Imports from Uganda dropped 57 per cent, increasing maize shortage that has raised the cost of a 90kg bag to Sh2,500, up from Sh2, 000 in January.

“Below average January to February harvests in Tanzania resulted in tightened supplies and reduced exports to Kenya,” says the report.

Kenya is a maize-deficit country and it relies on imports from the two East African states to bridge the shortage of 20 million bags that it faces annually. It relies on maize stocks from Tanzania and Uganda to bridge the gap.

Millers say that the situation will worsen until the onset of harvesting in August, signalling higher flour prices.

The price of two-kilogramme packet of maize flour has increased by an average of Sh5 over the past two months on high maize costs. Flour prices have been falling since last September.

READ: Maize flour prices to continue going up until August

Maize prices have a big effect on inflation in Kenya’s economy where it is the staple food and accounts for a significant share of poor households’ budget.

Inflation stood at 5.45 per cent last month, down from 6.78 per cent in February and has been falling since the start of the year.

Millers have mopped up stocks in the market and it is not clear whether farmers are hoarding the grain in anticipation of higher prices as has been the norm.

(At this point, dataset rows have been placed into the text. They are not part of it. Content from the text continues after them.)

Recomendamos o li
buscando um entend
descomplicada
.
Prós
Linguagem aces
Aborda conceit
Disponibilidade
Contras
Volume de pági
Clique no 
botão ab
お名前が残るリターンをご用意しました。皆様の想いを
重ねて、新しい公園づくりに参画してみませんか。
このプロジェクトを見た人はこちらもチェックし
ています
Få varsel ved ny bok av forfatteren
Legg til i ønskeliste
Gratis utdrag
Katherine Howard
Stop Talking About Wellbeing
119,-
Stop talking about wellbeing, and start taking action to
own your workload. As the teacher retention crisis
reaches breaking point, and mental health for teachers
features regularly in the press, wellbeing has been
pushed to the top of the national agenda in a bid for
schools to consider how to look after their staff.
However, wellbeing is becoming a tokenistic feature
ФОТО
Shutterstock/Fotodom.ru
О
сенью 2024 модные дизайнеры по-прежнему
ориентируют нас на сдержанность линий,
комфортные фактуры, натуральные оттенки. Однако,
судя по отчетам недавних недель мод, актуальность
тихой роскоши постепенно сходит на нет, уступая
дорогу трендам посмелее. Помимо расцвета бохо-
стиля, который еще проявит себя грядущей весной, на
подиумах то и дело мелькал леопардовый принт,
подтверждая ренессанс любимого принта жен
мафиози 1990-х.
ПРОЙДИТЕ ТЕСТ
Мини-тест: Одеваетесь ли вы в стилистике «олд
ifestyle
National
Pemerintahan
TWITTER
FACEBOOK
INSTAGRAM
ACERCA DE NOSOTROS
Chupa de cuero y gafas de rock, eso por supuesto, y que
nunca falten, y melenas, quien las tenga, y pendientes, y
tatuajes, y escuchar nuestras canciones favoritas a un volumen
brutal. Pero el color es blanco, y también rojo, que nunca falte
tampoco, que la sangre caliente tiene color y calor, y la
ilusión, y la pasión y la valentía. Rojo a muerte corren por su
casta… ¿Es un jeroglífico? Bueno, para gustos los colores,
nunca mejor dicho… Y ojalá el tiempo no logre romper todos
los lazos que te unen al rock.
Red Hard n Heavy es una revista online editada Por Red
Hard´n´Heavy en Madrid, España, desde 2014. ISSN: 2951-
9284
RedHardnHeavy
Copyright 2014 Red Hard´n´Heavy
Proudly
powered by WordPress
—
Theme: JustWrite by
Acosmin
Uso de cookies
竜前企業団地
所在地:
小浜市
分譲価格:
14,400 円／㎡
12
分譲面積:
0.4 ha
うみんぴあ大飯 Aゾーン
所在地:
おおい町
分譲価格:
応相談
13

A food security report released by the ministry early this year indicated that Kenya would have 16 million bags of maize by the end of December and was anticipated to last beyond March.

The report indicated that as at the end of December the country had 14,383,548 bags with farmers holding about 7,850,200 bags, traders 2,774,948 bags, millers 6,590,200 bags and the National Cereals and Produce Board 3,795,000.

Food takes up the largest share (36 per cent) of the basket of goods that is used to calculate inflation, followed by utilities.

Kenyans are likely to get a reprieve in coming months as Tanzania prepares to harvest its maize crop.

The Competition Authority of Kenya (CAK) is investigating allegations of price fixing by maize traders and millers.